What the exercise asks> Look through the entries below, please, and copy every line with the word "real".

[Stored data]
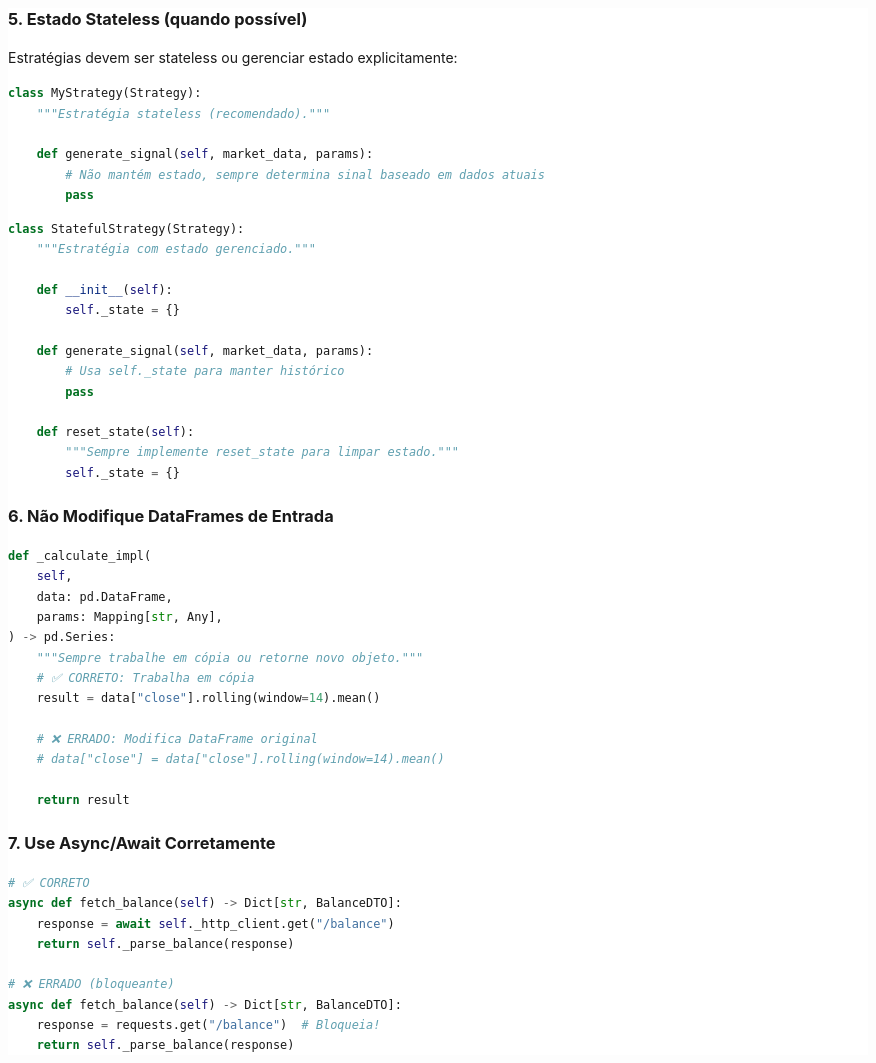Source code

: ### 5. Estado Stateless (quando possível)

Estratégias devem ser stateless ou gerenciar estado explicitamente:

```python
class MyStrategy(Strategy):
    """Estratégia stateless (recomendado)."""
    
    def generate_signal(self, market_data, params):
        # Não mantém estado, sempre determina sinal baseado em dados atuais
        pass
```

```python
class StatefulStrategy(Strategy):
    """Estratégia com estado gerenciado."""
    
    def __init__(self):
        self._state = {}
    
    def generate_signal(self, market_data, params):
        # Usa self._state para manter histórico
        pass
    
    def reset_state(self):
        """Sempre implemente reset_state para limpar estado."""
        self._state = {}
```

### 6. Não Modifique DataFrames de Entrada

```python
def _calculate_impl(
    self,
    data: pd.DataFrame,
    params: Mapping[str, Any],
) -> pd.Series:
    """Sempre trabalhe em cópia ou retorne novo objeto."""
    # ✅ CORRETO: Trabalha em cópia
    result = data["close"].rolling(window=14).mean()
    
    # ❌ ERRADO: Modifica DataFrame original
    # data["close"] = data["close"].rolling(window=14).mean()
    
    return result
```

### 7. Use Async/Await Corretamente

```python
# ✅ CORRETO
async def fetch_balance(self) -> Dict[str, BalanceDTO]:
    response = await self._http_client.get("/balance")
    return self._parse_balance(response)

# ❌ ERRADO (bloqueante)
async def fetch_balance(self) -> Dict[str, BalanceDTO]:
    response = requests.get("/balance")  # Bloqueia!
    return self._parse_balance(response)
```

...

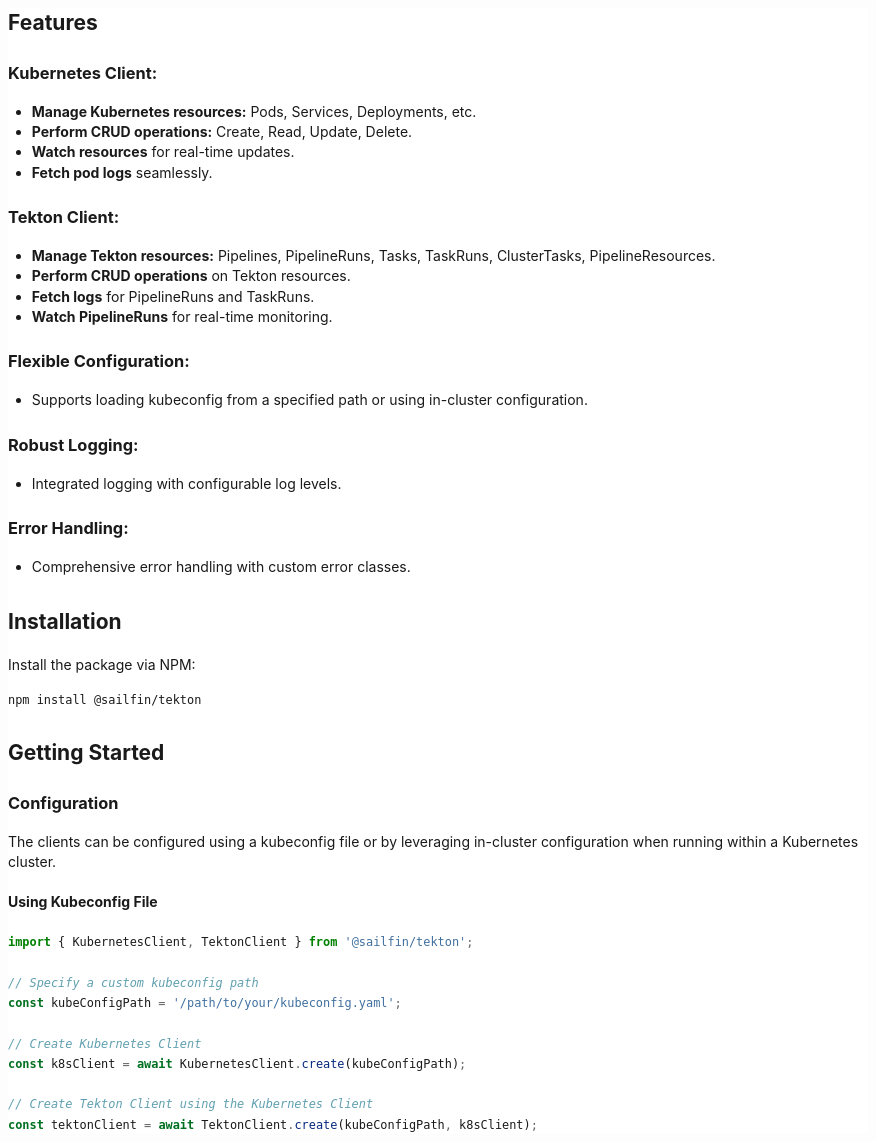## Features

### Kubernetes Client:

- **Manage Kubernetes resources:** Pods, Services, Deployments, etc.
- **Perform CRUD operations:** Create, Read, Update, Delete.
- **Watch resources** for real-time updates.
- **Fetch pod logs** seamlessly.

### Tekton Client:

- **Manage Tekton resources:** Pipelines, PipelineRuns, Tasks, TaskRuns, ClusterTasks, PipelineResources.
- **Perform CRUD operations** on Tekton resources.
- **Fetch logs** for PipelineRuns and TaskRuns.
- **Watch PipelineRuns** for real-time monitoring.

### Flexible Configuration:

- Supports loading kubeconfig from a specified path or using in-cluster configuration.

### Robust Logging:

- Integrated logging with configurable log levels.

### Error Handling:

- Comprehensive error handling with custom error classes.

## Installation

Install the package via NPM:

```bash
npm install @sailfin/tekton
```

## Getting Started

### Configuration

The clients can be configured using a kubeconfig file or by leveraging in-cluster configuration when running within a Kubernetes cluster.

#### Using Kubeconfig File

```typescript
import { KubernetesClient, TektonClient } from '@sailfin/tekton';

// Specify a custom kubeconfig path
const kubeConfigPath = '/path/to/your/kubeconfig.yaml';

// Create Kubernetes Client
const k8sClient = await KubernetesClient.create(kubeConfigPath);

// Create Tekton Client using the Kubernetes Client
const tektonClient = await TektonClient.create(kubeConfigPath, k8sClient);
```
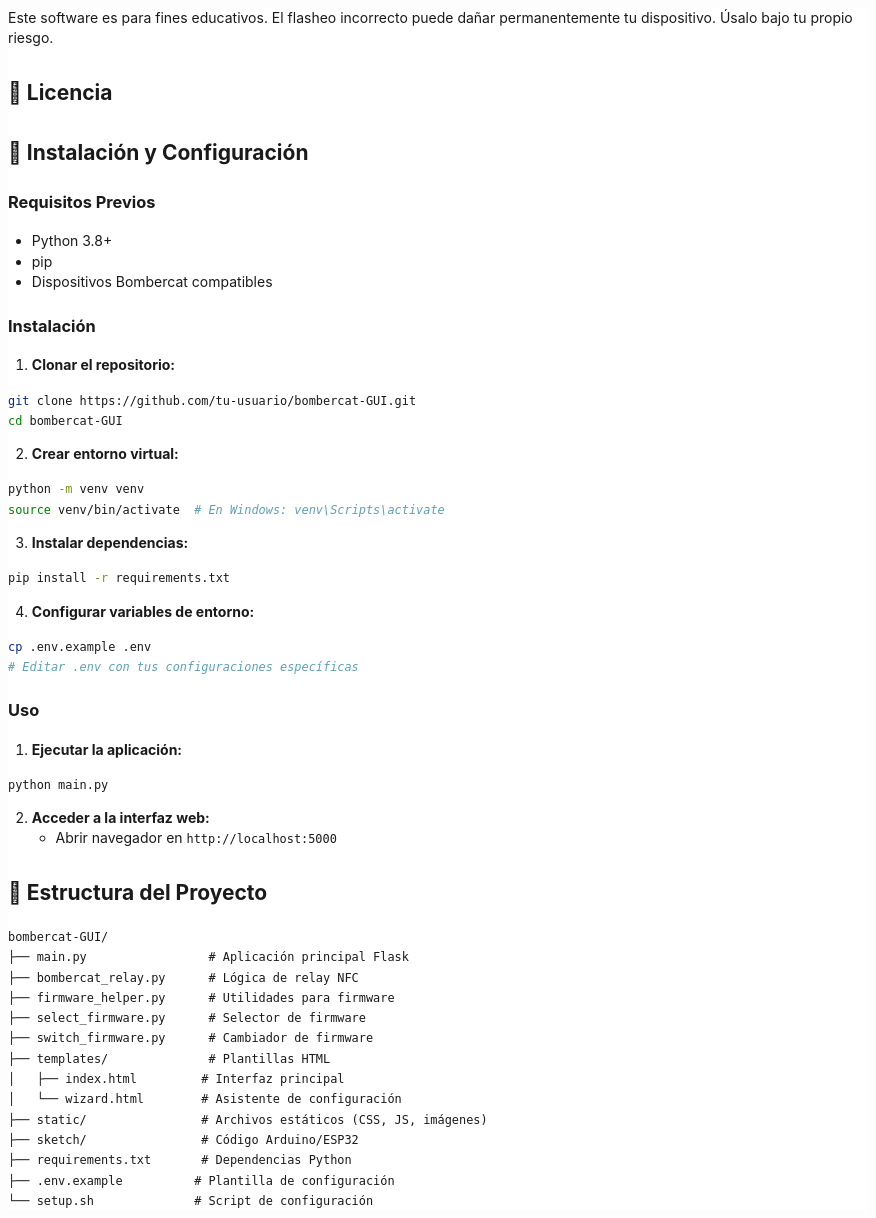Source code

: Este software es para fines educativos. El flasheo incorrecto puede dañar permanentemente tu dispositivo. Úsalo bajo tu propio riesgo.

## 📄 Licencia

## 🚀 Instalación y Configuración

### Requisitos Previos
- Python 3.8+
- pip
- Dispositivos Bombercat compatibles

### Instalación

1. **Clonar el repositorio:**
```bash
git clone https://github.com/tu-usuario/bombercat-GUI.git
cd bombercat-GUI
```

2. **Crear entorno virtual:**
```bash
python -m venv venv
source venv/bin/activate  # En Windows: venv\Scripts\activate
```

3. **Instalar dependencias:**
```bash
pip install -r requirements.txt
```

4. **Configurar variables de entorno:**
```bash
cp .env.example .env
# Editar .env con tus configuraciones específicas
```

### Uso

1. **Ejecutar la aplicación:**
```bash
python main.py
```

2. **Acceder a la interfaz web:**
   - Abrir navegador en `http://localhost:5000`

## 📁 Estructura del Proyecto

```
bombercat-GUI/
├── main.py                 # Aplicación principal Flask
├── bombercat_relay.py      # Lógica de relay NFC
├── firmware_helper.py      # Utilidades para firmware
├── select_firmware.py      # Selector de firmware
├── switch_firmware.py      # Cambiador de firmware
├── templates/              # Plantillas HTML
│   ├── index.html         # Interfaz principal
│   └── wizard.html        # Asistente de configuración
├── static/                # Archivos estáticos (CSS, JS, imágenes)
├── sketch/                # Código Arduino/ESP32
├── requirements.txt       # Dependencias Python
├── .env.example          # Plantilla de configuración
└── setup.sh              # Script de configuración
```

Output below>
- **Watch resources** for real-time updates.
- **Watch PipelineRuns** for real-time monitoring.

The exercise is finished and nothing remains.